▶ [INPUT MATERIAL]:
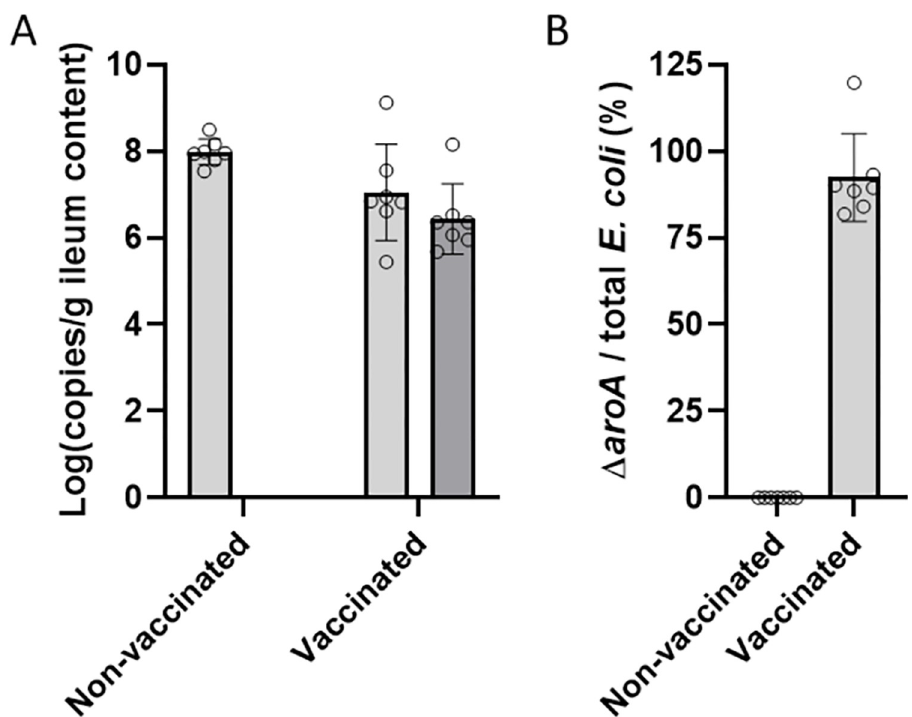
Fig 4. Detection of Δ aroA vaccine-strain and total E . coli load in ileal samples of vaccinated (n = 7) or non- vaccinated birds (n = 7). Birds from the vaccinated group received 10 8 CFU Δ aroA vaccine per bird at day of hatch. At 3 days of age (2 days after vaccination), ileal content was collected. (A) Simultaneous detection of the vaccine strain (targeting the mutant aroA gene) (dark grey bars) and total E . coli load (targeting the xanQ gene) (light grey bars) was obtained using the duplex qPCR. Total E . coli load in the ileum of vaccinated birds tended to be lower than in non- vaccinated birds (p = 0.053). (B) 92.4% of the total E . coli load in the vaccinated birds was attributed to the Δ aroA vaccine strain, whereas in the non-vaccinated birds, no vaccine strain was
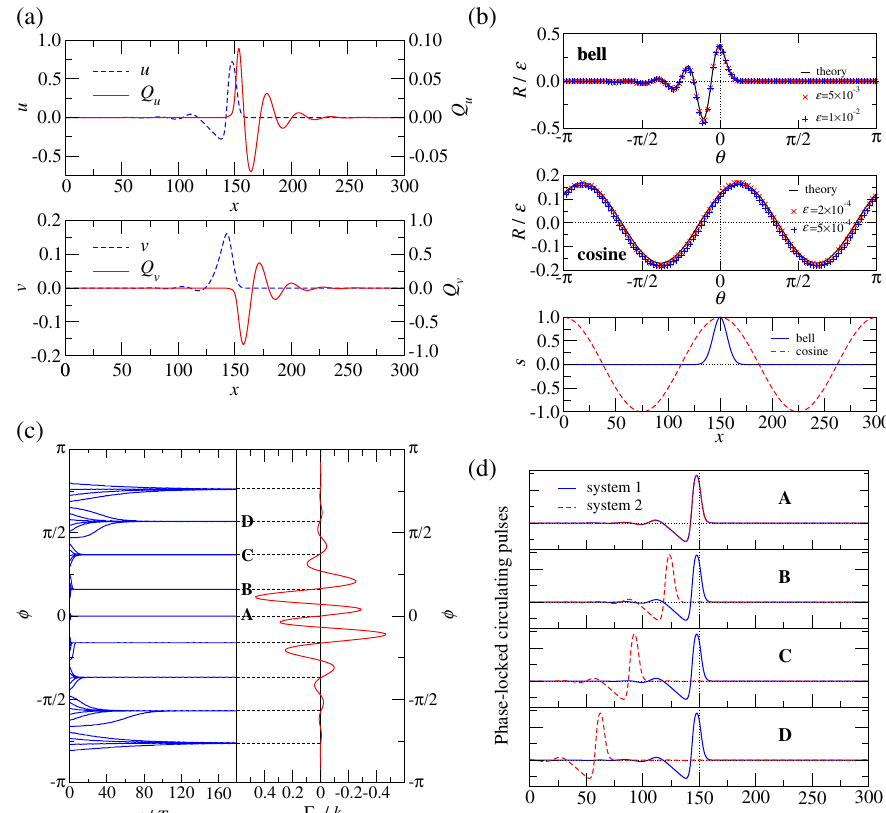
FIG. 1. Circulating pulses. The system is a 1D ring of length L ¼ 300 with periodic boundary conditions. The system parameters are α ¼ 0 , τ − 1 ¼ 0 . 018 , γ ¼ 1 , κ ¼ 1 , and δ ¼ 0 . 02 . With these values, the pulse exhibits a wavy tail [19]. The oscillation period (time needed for the pulse to go around the ring) is T ≈ 551 . 8 . (a) Snapshots of the stable circulating pulse with a wavy tail, X x ; θ Þ ¼ ½ u ð x ; θ Þ ; v ð x ; θ Þ(cid:1) , and the corresponding phase-sensitivity function, Q ð x ; θ Þ ¼ ½ Q 0 ð Phase-response curves R ð θ Þ of the circulating pulse normalized by the stimulus intensity ε . Either bell-shaped [ s ð x Þ ¼ ε exp f − ð x − 150 Þ 2 = 90 g ] or cosine [ s ð x Þ ¼ ε cos ð 4 π x= 300 Þ ] perturbation is given to the activator ( u ) component. Results obtained by direct numerical simulations with two different values of ε are compared with the theory, R ð θ Þ ¼ h Q ð x ; θ Þ ; s ð x Þi , where the inner product is taken over the 1D ring ( 0 ≤ x ≤ L ). (c) Evolution of the phase difference ϕ ¼ θ 1 − θ 2 between two systems coupled through the u component with the coupling intensity matrix K ¼ diag ð k; 0 Þ with k ¼ 0 . 001 and the antisymmetric part of the phase- coupling function Γ a ð ϕ Þ (rescaled by the coupling intensity k ). Different blue lines show the evolution of ϕ for different initial conditions. The two pulses show multimodal phase locking. (d) Snapshots of phase-locked pulses with four different stable phase differences. Graphs (A – D) correspond to the stable phase differences shown in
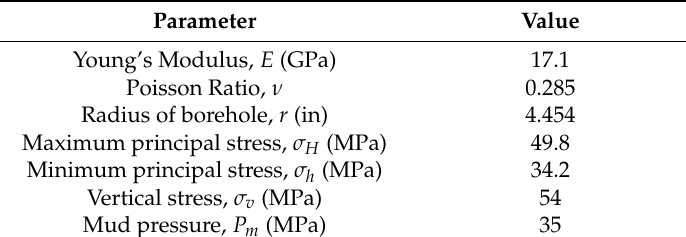
Table 4. In-situ stress, rock mechanical properties, and hole size.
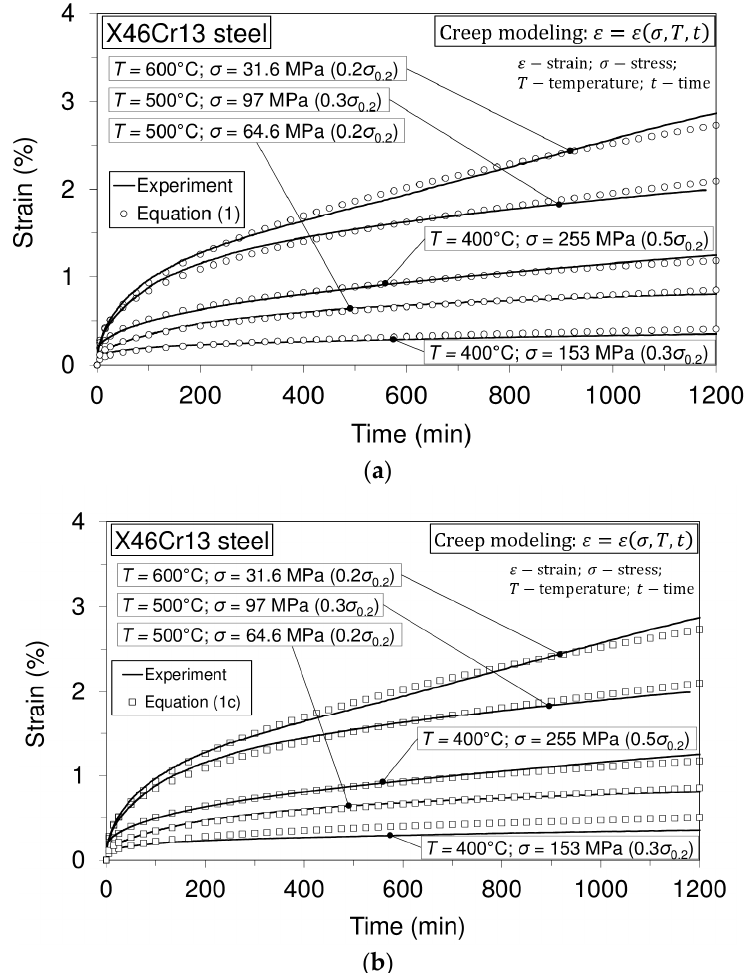
Figure 9. Experimentally-obtained creep curves and modeled creep curves. ( a ) Modeling performed by Equation (1); ( b ) modeling performed by Equation (1c).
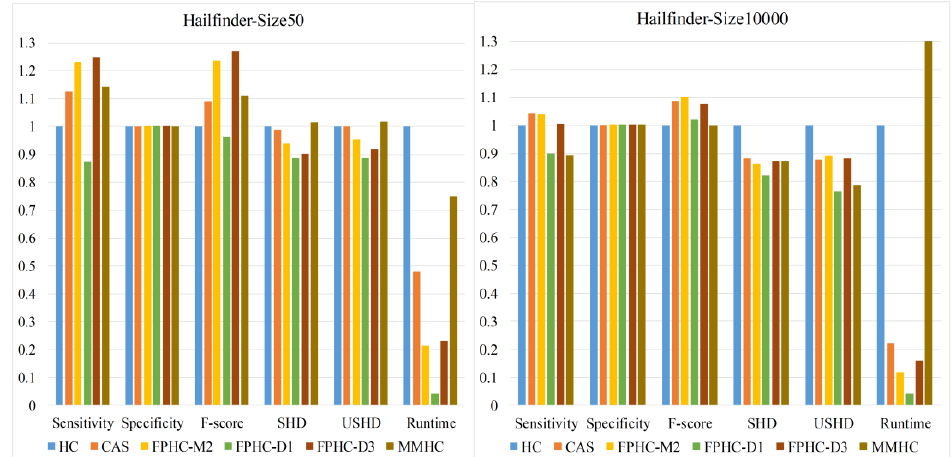
Figure 6. The performance comparison of different methods when sample size is 50 and 10,000.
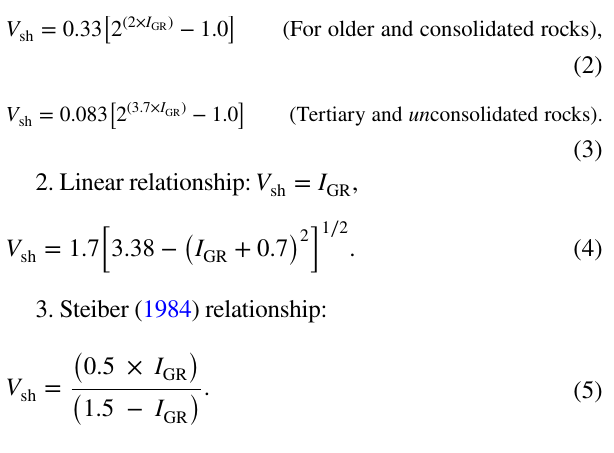
Fig. 5 Composite well logs and lithologic interpretation of well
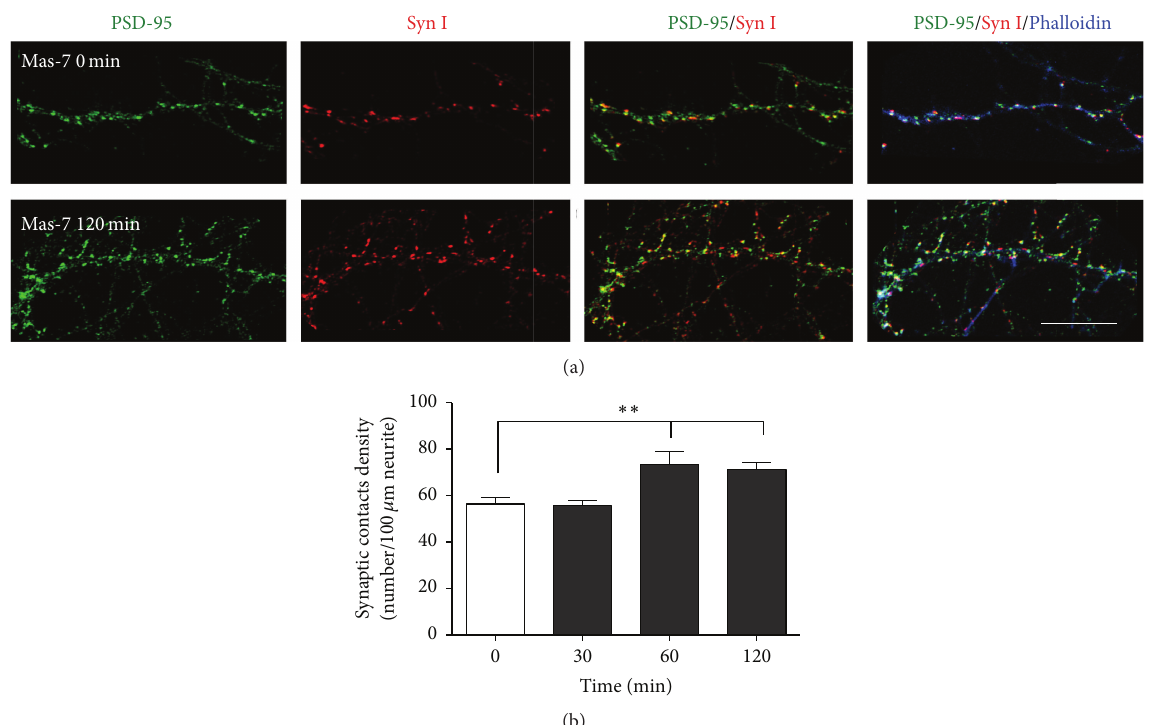
Figure 6: Mas-7 induces the formation of synaptic contacts. (a) Representative images of hippocampal neurons at 14 DIV treated with 1 𝜇 M Mas-7 for 0 or 120min. PSD-95 (green), SynI (red), and Phalloidin (blue) immunofluorescence. Scale bar = 4 𝜇 m. (b) Quantification of the density of synaptic contacts (10 neurons were analyzed in each experiment). ∗∗ 𝑝 < 0.01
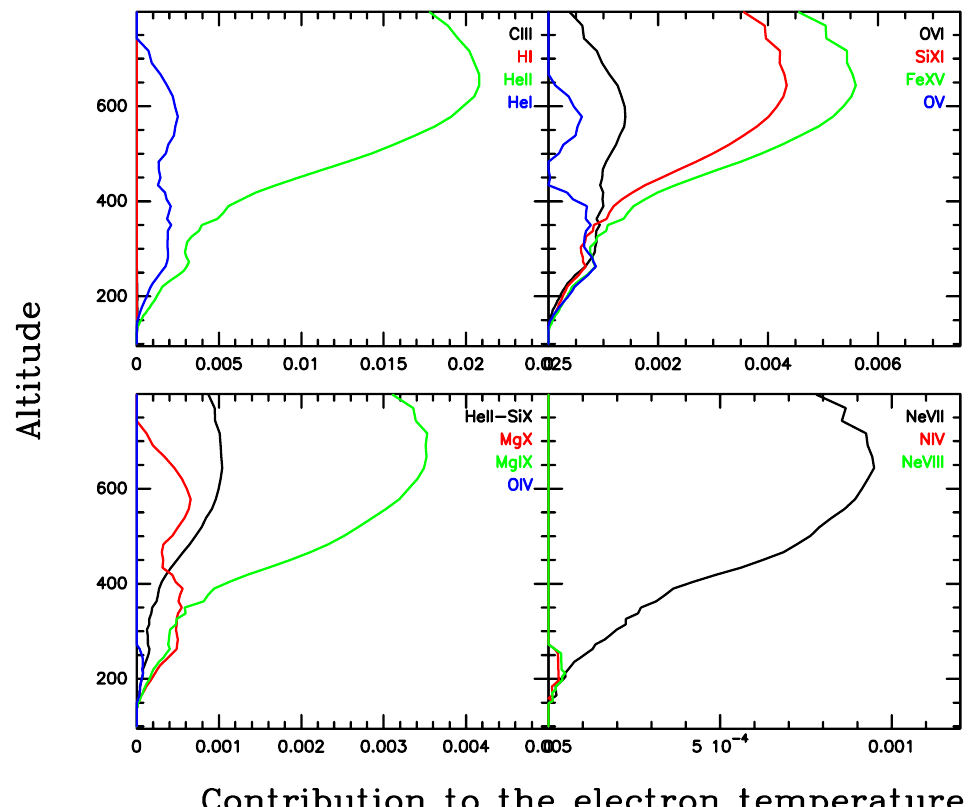
Fig. 7. Relative contribution of the different XUV/EUV lines to the electron temperature. The scales of the abscissa varies from one plot to the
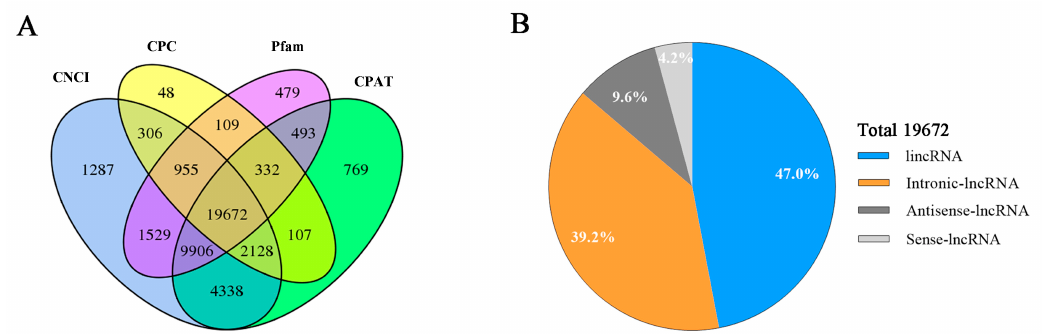
Figure 1. Identification of lncRNAs. ( A ) The lncRNAs were identified from the intersection of CNCI, CPC, Pfam and CPAT. ( B ) Classification of 19,672 lncRNAs, including LincRNAs, Intronic-lncRNAs, Antisense-lncRNAs and Sense-lncRNAs.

▶ [EXERCISE AIM]:
Which lines above carry the string "size"? Copy those lines.

▶ [SOLUTION]:
Table 4. In-situ stress, rock mechanical properties, and hole size.
Figure 6. The performance comparison of different methods when sample size is 50 and 10,000.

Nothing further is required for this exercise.